There’s a new round of articles this week about the fascinating alternative currency, Bitcoin, which has weathered valuation crashes and now seems to be in the process of being taken seriously again. Here’s Paul Ford in Business Week:
It’s not pegged to anything, and there are no regulations. It’s a supercomputer-size chore to counterfeit. The key thing to understand is that there’s no bank, no Federal Reserve, in the middle. It’s not unlike an exchange-traded fund (for example, FORX, from Pimco)—a mix of non-U.S. currencies—designed as a hedge against the dollar. Bitcoin is a hedge against the entire global currency system. And no exchange is needed, unless you want to convert your Bitcoin into an actual hard currency.
Bitcoin is no more arbitrary than derivatives or credit default swaps. Given that regular folks, if they’re nerdy and interested in Bitcoins, can use the currency for all manner of things, including illegal things, it’s arguably a far less arbitrary instrument.
Maybe Bitcoin’s devotees are right, and it’s the currency of the future. Or perhaps it’s a ridiculous joke—a speculative, hilarious enterprise taken to its most insane conclusion. Given that the founder is nowhere to be found, it feels like a hoax, a parody of the global economy. That the technology used to implement it has, so far, shown itself to be impeccable and completely functional, and that it’s actually being exchanged, just makes it a better joke. The truth is, it doesn’t much matter if it’s a joke or not. It works.
Meanwhile, there is speculation that citizens in companies with imperiled banking sectors like Cyprus may begin to turn to the virtual currency.
Nowness has unearthed a great, 20-year-old short film directed by Phil Morrison and starring Chloe Sevigny. From Nowness:
Shot as an original video campaign for X-Girl, the preppy downtown fashion line and one of the many collaborative projects conceived by Sonic Youth’s Kim Gordon, the video was “supposed to be like Godard,” explains Sevigny, who starred as the Jean Seberg-inspired protagonist alongside Budapest-born artist Rita Ackermann. “I was hanging out with her all the time and making videos with Bernadette Corporation and all those people; it was all up in the mix.” The tongue-in-cheek script co-penned by Morrison is a loose, sharp-witted rumination on fame, gender roles and the art and music scene of mid-90s New York.

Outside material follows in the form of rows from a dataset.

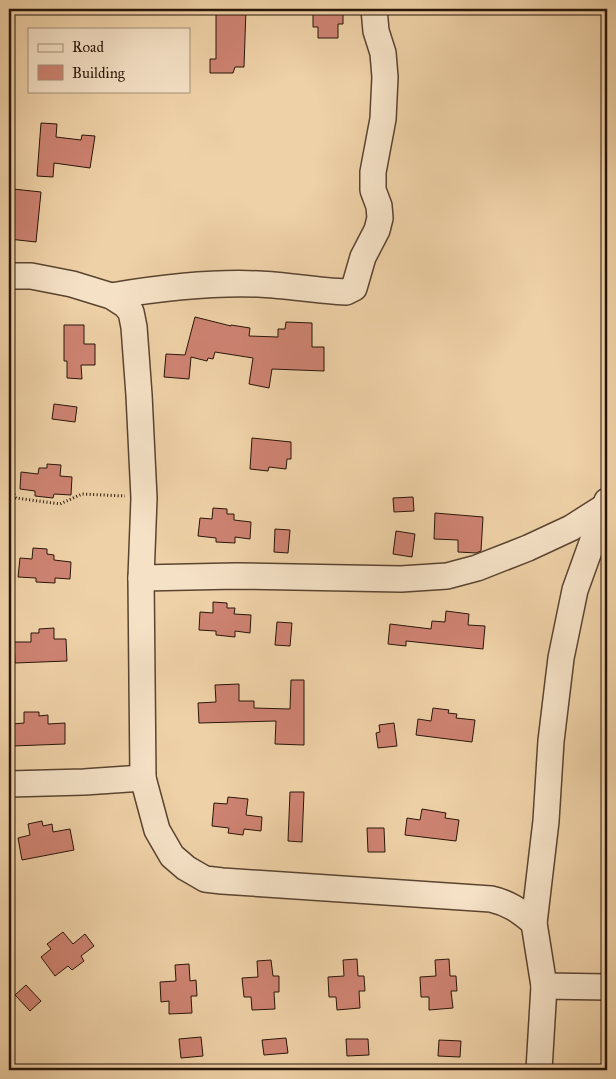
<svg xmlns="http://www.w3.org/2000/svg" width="616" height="1079" font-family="'IM FELL Great Primer',serif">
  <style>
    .building { fill: #ce8372; stroke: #291509 }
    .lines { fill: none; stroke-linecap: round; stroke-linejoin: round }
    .minor-casing { stroke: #5a4430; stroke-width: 28 }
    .path { stroke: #291509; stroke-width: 3; stroke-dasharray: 1 2.5; stroke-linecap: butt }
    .minor { stroke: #f5e1c6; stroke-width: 25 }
  </style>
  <rect width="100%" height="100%" fill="#efd1a7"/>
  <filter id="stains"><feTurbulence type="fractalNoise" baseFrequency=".004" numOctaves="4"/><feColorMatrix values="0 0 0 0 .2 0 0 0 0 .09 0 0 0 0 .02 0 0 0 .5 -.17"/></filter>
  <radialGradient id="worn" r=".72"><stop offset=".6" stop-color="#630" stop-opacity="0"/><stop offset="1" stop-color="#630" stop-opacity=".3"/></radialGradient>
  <g class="building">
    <path d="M 216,9 L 246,9 L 244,67 L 235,67 L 233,73 L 210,73 L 210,59 L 216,59 Z"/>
    <path d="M 313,9 L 343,9 L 343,24 L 338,24 L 338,38 L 318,38 L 318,27 L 313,27 Z"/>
    <path d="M 41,123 L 57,124 L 56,137 L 81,140 L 82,135 L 95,136 L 90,168 L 54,163 L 53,177 L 37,176 Z"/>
    <path d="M 13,189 L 41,192 L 36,242 L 9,239 Z"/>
    <path d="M 195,317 L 231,326 L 231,325 L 250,328 L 249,336 L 278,337 L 278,329 L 285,329 L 286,322 L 312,323 L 312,347 L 324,347 L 324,371 L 272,369 L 269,388 L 249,384 L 253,358 L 215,352 L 213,359 L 208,358 L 207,361 L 191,357 L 189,379 L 164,377 L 166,354 L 185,355 Z"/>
    <path d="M 64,325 L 84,325 L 84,344 L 95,344 L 95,365 L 81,365 L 82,379 L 67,378 L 67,361 L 64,361 Z"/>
    <path d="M 54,404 L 77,407 L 75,422 L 52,419 Z"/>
    <path d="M 252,438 L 291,442 L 291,459 L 287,459 L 286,469 L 269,467 L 268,471 L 250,469 Z"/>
    <path d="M 47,464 L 61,465 L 60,476 L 72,477 L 71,495 L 54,494 L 53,498 L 35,496 L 35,491 L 20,489 L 21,472 L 38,474 L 39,468 L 47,468 Z"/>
    <path d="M 413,497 L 414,511 L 394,512 L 393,498 Z"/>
    <path d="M 213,508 L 227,509 L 227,514 L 234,514 L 234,520 L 251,522 L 250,539 L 235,537 L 235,543 L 216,542 L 216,538 L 198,536 L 200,518 L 212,519 Z"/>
    <path d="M 435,513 L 483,517 L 481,551 L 476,553 L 458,552 L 458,540 L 434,539 Z"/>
    <path d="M 275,529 L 290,530 L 288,553 L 274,552 Z"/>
    <path d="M 396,531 L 415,534 L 412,557 L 393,554 Z"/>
    <path d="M 33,548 L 47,549 L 47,554 L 54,555 L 54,560 L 71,562 L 70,579 L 55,578 L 55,583 L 36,582 L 36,578 L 18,577 L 20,558 L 32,559 Z"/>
    <path d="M 213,602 L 227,603 L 227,608 L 235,608 L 234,614 L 251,615 L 250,633 L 235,631 L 235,637 L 216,635 L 216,631 L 199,630 L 200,612 L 213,613 Z"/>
    <path d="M 446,611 L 469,614 L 468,625 L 485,626 L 483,649 L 406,641 L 406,646 L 388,644 L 390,624 L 431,629 L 432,621 L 445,622 Z"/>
    <path d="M 277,622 L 292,623 L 290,646 L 275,645 Z"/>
    <path d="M 54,628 L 54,639 L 66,639 L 67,661 L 15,663 L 14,642 L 31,642 L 31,633 L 39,633 L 39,629 Z"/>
    <path d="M 291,680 L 304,680 L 304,745 L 275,744 L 276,721 L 199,723 L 198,703 L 216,702 L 215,685 L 239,684 L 239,701 L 254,701 L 254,708 L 290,709 Z"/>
    <path d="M 433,708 L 449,710 L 448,713 L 457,714 L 456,718 L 475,720 L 472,742 L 416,735 L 418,719 L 431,721 Z"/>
    <path d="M 24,712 L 39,712 L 39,716 L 48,715 L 48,724 L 65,723 L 65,744 L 13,746 L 12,724 L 24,723 Z"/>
    <path d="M 394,723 L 397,746 L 378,748 L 376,733 L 380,732 L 379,725 Z"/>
    <path d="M 290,792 L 304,792 L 302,842 L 288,841 Z"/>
    <path d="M 228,797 L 248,799 L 246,815 L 262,817 L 261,831 L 244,829 L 243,835 L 228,833 L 229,828 L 212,826 L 214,803 L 227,804 Z"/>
    <path d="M 422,809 L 446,813 L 445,818 L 459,820 L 456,841 L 405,835 L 407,818 L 420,820 Z"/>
    <path d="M 42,821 L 43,826 L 52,824 L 53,832 L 70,829 L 74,850 L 22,860 L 18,838 L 30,835 L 28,824 Z"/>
    <path d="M 367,828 L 384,828 L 385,852 L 368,852 Z"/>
    <path d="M 63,932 L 73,944 L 85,934 L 94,946 L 81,956 L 84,961 L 72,970 L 68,966 L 55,976 L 41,957 L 51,949 L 47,944 Z"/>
    <path d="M 357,959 L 358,976 L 364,976 L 365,991 L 359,991 L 360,1008 L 337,1010 L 336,997 L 329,997 L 328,977 L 344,976 L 343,960 Z"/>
    <path d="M 449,959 L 450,976 L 456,976 L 457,991 L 451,991 L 453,1008 L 429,1010 L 429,997 L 421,997 L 420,977 L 436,976 L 435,960 Z"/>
    <path d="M 271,960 L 273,976 L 279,976 L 279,992 L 274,992 L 275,1009 L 252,1010 L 251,997 L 244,997 L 242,978 L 258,977 L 257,961 Z"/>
    <path d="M 189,964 L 190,981 L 196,980 L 197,996 L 191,996 L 192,1013 L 169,1014 L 169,1001 L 161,1002 L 160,982 L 176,981 L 175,965 Z"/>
    <path d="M 26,985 L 41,1001 L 30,1011 L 15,995 Z"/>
    <path d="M 201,1037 L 203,1056 L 181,1058 L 179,1039 Z"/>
    <path d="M 286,1038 L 288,1053 L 264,1055 L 262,1040 Z"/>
    <path d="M 346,1039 L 368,1039 L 369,1055 L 347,1056 Z"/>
    <path d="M 439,1040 L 461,1041 L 460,1057 L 438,1056 Z"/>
  </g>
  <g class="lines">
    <defs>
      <g id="minor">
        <path d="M 9,276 L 31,276 L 72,284 L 111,296 L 125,305 L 131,312 L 134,327 L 139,395 L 144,498 L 141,578 L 143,778 L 157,830 L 172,856 L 186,868 L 205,879 L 222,881 L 491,899 C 509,903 520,911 534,923"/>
        <path d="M 111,296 C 160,288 208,282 258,284 C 287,285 316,291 346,292 L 354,288 L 363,257 L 377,230 L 380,218 L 379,206 L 373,190 L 373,172 L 383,119 L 385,77 L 383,53 L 376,31 L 374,9"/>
        <path d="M 141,578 L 236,576 L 401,579 L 447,576 L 477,568 L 528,548 L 571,528 L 604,507"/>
        <path d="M 9,784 L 84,782 L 143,778"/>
        <path d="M 544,986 L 607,987"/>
        <path d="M 539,1070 L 544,986 L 534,923 L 546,821 L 551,741 L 561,658 L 575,590 L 607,501"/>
      </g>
    </defs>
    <use href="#minor" class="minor-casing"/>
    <path class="path" d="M 9,485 L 16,498 L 60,504 L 82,494 L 125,496"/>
    <use href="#minor" class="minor"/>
  </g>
  <rect width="616" height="1079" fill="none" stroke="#efd1a7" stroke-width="30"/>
  <rect x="10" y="10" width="596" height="1059" fill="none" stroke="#291509" stroke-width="2.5"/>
  <rect x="15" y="15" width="586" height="1049" fill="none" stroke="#291509"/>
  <rect x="28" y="28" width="162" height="65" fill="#f5e1c6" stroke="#a38f7a"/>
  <rect x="38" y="44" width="25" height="8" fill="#f5e1c6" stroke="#a38f7a"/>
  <text x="72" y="52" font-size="15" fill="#291509">Road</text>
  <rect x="38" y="65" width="25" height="15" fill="#ce8372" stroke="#a38f7a"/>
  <text x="72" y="78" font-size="15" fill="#291509">Building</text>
  <rect width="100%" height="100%" filter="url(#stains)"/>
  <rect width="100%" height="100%" fill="url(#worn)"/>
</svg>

Christopher Bollen also interviews Sevigny:
CB: Do you think the New York of downtown in the 90s is gone now? When you walk around are you aware of the changes?
CS: I guess it felt more like a community, more like a village. Even walking down Lafayette Street, there wasn’t all the shops and stuff like that. There were only a couple of little spots where you could see people but that was just my scene. I hung out at X-Large everyday.
CB: What do you miss most about those days?
CS: I guess I miss that sense that something could happen, and I don’t think that was just to do with the age that I was. I think there was more danger—not that I want that anymore but it was more palpable and more exciting. Even something as little as people smoking in a club. There’s a different feeling in the room. It’s as simple as that. That’s what I loved about [Sevigny’s older brother] Paul’s clubs, always. There was this sense that anything could happen. It was kind of wild again at the Beatrice Inn. Not that many people can capture that feeling of recklessness. I miss the big nightclubs, Times Square, the street walkers.